What you should do →
Write each entry out again verbatim, pictures excluded.

Extracted page text data →
########

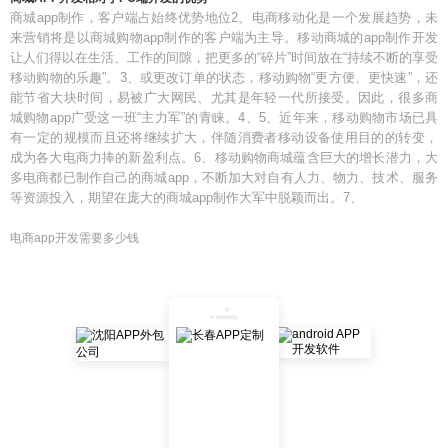
商城app制作，客户端占始终优势地位2、电商移动化是一个发展趋势，未
来营销将是以商城购物app制作的客户端为主导。移动商城的app制作开发
让人们得以在生活、工作的间隙，把更多的“碎片”时间放在“持续不断的享受
移动购物的乐趣”。3、或更改订单的状态，移动购物“更方便、更快速”，还
能节省大块时间，易被广大网民、尤其是年轻一代所接受。因此，很多商
城购物app广受这一班“主力军”的青睐。4、5、近年来，移动购物市场已具
有一定的规模而且还将继续扩大，伴随消费者移动设备使用目的的转变，
成为各大电商力捧的新盈利点。6、移动购物商城蕴含巨大的增长潜力，大
多电商都已制作自己的商城app，不断加大对自有人力、物力、技术、服务
等资源投入，期望在庞大的商城app制作大军中脱颖而出。7、
电商app开发需要多少钱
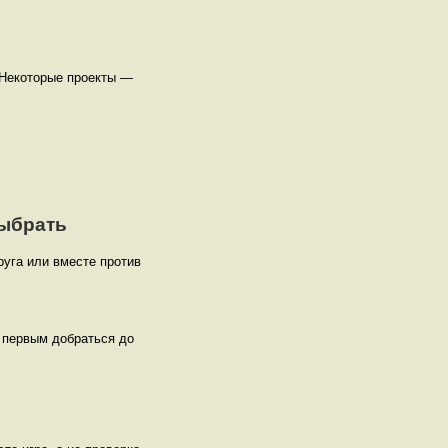
 Некоторые проекты —
выбрать
руга или вместе против
 первым добраться до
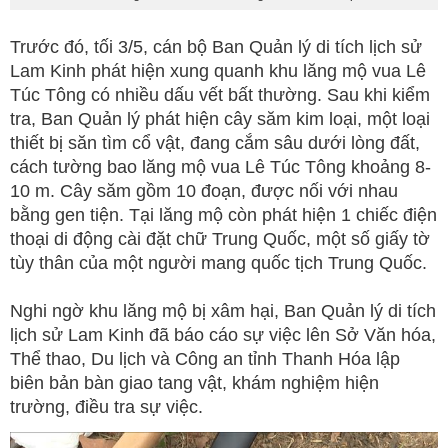
Trước đó, tối 3/5, cán bộ Ban Quản lý di tích lịch sử
Lam Kinh phát hiện xung quanh khu lăng mộ vua Lê
Túc Tông có nhiều dấu vết bất thường. Sau khi kiểm
tra, Ban Quản lý phát hiện cây săm kim loại, một loại
thiết bị săn tìm cổ vật, đang cắm sâu dưới lòng đất,
cách tường bao lăng mộ vua Lê Túc Tông khoảng 8-
10 m. Cây săm gồm 10 đoạn, được nối với nhau
bằng gen tiện. Tại lăng mộ còn phát hiện 1 chiếc điện
thoại di động cài đặt chữ Trung Quốc, một số giấy tờ
tùy thân của một người mang quốc tịch Trung Quốc.
Nghi ngờ khu lăng mộ bị xâm hại, Ban Quản lý di tích
lịch sử Lam Kinh đã báo cáo sự việc lên Sở Văn hóa,
Thể thao, Du lịch và Công an tỉnh Thanh Hóa lập
biên bản bàn giao tang vật, khám nghiệm hiện
trường, điều tra sự việc.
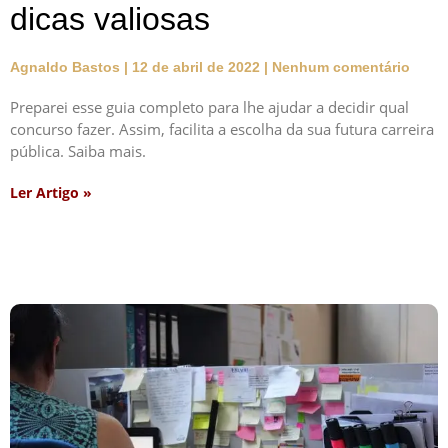
dicas valiosas
Agnaldo Bastos
12 de abril de 2022
Nenhum comentário
Preparei esse guia completo para lhe ajudar a decidir qual
concurso fazer. Assim, facilita a escolha da sua futura carreira
pública. Saiba mais.
Ler Artigo »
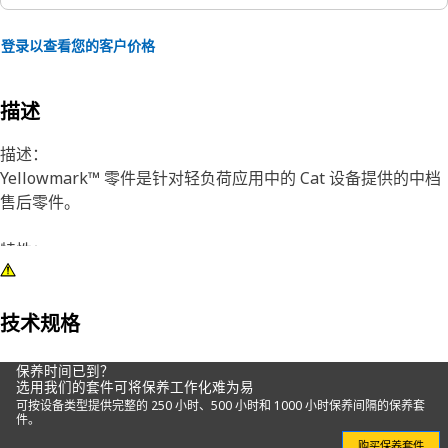
登录以查看您的客户价格
描述
描述：
Yellowmark™ 零件是针对轻负荷应用中的 Cat 设备提供的中档
售后零件。
特性：
Yellowmark™ 零件的外形、适合性和功能与优质 Cat 零件完全
相同。
Yellowmark™ 零件还具有自己的保固声明。
技术规格
建议应用：
保养时间已到？
选用我们的套件可将保养工作化难为易
轻负荷应用
可按设备类型提供完整的 250 小时、500 小时和 1000 小时保养间隔的保养套
件。
有关 Yellowmark 的更多信息
购买保养套件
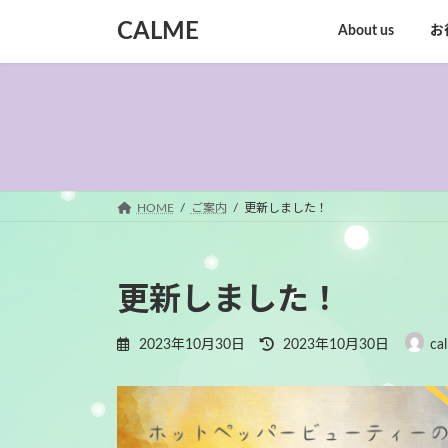
コ
ナ
CALME
About us
お
ン
ビ
テ
ゲ
ン
ー
ツ
シ
へ
ョ
ス
ン
キ
に
ッ
移
HOME
ご案内
更新しました！
プ
動
更新しました！
最
2023年10月30日
2023年10月30日
ca
終
更
新
日
時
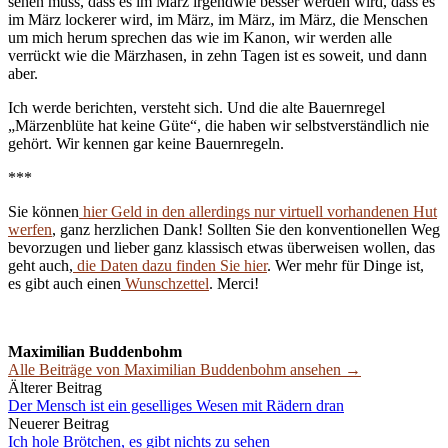
sehen muss, dass es im März irgendwie besser werden wird, dass es
im März lockerer wird, im März, im März, im März, die Menschen
um mich herum sprechen das wie im Kanon, wir werden alle
verrückt wie die Märzhasen, in zehn Tagen ist es soweit, und dann
aber.
Ich werde berichten, versteht sich. Und die alte Bauernregel
„Märzenblüte hat keine Güte“, die haben wir selbstverständlich nie
gehört. Wir kennen gar keine Bauernregeln.
***
Sie können
hier Geld in den allerdings nur virtuell vorhandenen Hut
werfen
, ganz herzlichen Dank! Sollten Sie den konventionellen Weg
bevorzugen und lieber ganz klassisch etwas überweisen wollen, das
geht auch,
die Daten dazu finden Sie hier
. Wer mehr für Dinge ist,
es gibt auch einen
Wunschzettel
. Merci!
Maximilian Buddenbohm
Alle Beiträge von Maximilian Buddenbohm ansehen →
Beitrags-
Älterer Beitrag
Der Mensch ist ein geselliges Wesen mit Rädern dran
Navigation
Neuerer Beitrag
Ich hole Brötchen, es gibt nichts zu sehen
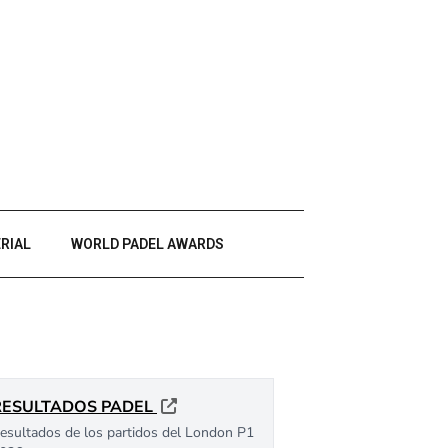
RIAL
WORLD PADEL AWARDS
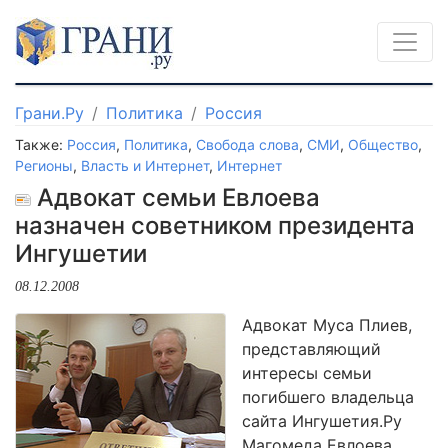
Грани.Ру
Политика
Россия
Также:
Россия
,
Политика
,
Свобода слова
,
СМИ
,
Общество
,
Регионы
,
Власть и Интернет
,
Интернет
Адвокат семьи Евлоева
назначен советником президента
Ингушетии
08.12.2008
Адвокат Муса Плиев,
представляющий
интересы семьи
погибшего владельца
сайта Ингушетия.Ру
Магомеда Евлоева,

########

Result →
商城app制作，客户端占始终优势地位2、电商移动化是一个发展趋势，未
来营销将是以商城购物app制作的客户端为主导。移动商城的app制作开发
让人们得以在生活、工作的间隙，把更多的“碎片”时间放在“持续不断的享受
移动购物的乐趣”。3、或更改订单的状态，移动购物“更方便、更快速”，还
能节省大块时间，易被广大网民、尤其是年轻一代所接受。因此，很多商
城购物app广受这一班“主力军”的青睐。4、5、近年来，移动购物市场已具
有一定的规模而且还将继续扩大，伴随消费者移动设备使用目的的转变，
成为各大电商力捧的新盈利点。6、移动购物商城蕴含巨大的增长潜力，大
多电商都已制作自己的商城app，不断加大对自有人力、物力、技术、服务
等资源投入，期望在庞大的商城app制作大军中脱颖而出。7、
电商app开发需要多少钱
 Некоторые проекты —
выбрать
руга или вместе против
 первым добраться до
Trước đó, tối 3/5, cán bộ Ban Quản lý di tích lịch sử
Lam Kinh phát hiện xung quanh khu lăng mộ vua Lê
Túc Tông có nhiều dấu vết bất thường. Sau khi kiểm
tra, Ban Quản lý phát hiện cây săm kim loại, một loại
thiết bị săn tìm cổ vật, đang cắm sâu dưới lòng đất,
cách tường bao lăng mộ vua Lê Túc Tông khoảng 8-
10 m. Cây săm gồm 10 đoạn, được nối với nhau
bằng gen tiện. Tại lăng mộ còn phát hiện 1 chiếc điện
thoại di động cài đặt chữ Trung Quốc, một số giấy tờ
tùy thân của một người mang quốc tịch Trung Quốc.
Nghi ngờ khu lăng mộ bị xâm hại, Ban Quản lý di tích
lịch sử Lam Kinh đã báo cáo sự việc lên Sở Văn hóa,
Thể thao, Du lịch và Công an tỉnh Thanh Hóa lập
biên bản bàn giao tang vật, khám nghiệm hiện
trường, điều tra sự việc.
dicas valiosas
Agnaldo Bastos
12 de abril de 2022
Nenhum comentário
Preparei esse guia completo para lhe ajudar a decidir qual
concurso fazer. Assim, facilita a escolha da sua futura carreira
pública. Saiba mais.
Ler Artigo »
登录以查看您的客户价格
描述
描述：
Yellowmark™ 零件是针对轻负荷应用中的 Cat 设备提供的中档
售后零件。
特性：
Yellowmark™ 零件的外形、适合性和功能与优质 Cat 零件完全
相同。
Yellowmark™ 零件还具有自己的保固声明。
技术规格
建议应用：
保养时间已到？
选用我们的套件可将保养工作化难为易
轻负荷应用
可按设备类型提供完整的 250 小时、500 小时和 1000 小时保养间隔的保养套
件。
有关 Yellowmark 的更多信息
购买保养套件
コ
ナ
CALME
About us
お
ン
ビ
テ
ゲ
ン
ー
ツ
シ
へ
ョ
ス
ン
キ
に
ッ
移
HOME
ご案内
更新しました！
プ
動
更新しました！
最
2023年10月30日
2023年10月30日
ca
終
更
新
日
時
sehen muss, dass es im März irgendwie besser werden wird, dass es
im März lockerer wird, im März, im März, im März, die Menschen
um mich herum sprechen das wie im Kanon, wir werden alle
verrückt wie die Märzhasen, in zehn Tagen ist es soweit, und dann
aber.
Ich werde berichten, versteht sich. Und die alte Bauernregel
„Märzenblüte hat keine Güte“, die haben wir selbstverständlich nie
gehört. Wir kennen gar keine Bauernregeln.
***
Sie können
hier Geld in den allerdings nur virtuell vorhandenen Hut
werfen
, ganz herzlichen Dank! Sollten Sie den konventionellen Weg
bevorzugen und lieber ganz klassisch etwas überweisen wollen, das
geht auch,
die Daten dazu finden Sie hier
. Wer mehr für Dinge ist,
es gibt auch einen
Wunschzettel
. Merci!
Maximilian Buddenbohm
Alle Beiträge von Maximilian Buddenbohm ansehen →
Beitrags-
Älterer Beitrag
Der Mensch ist ein geselliges Wesen mit Rädern dran
Navigation
Neuerer Beitrag
Ich hole Brötchen, es gibt nichts zu sehen
RIAL
WORLD PADEL AWARDS
Грани.Ру
Политика
Россия
Также:
Россия
,
Политика
,
Свобода слова
,
СМИ
,
Общество
,
Регионы
,
Власть и Интернет
,
Интернет
Адвокат семьи Евлоева
назначен советником президента
Ингушетии
08.12.2008
Адвокат Муса Плиев,
представляющий
интересы семьи
погибшего владельца
сайта Ингушетия.Ру
Магомеда Евлоева,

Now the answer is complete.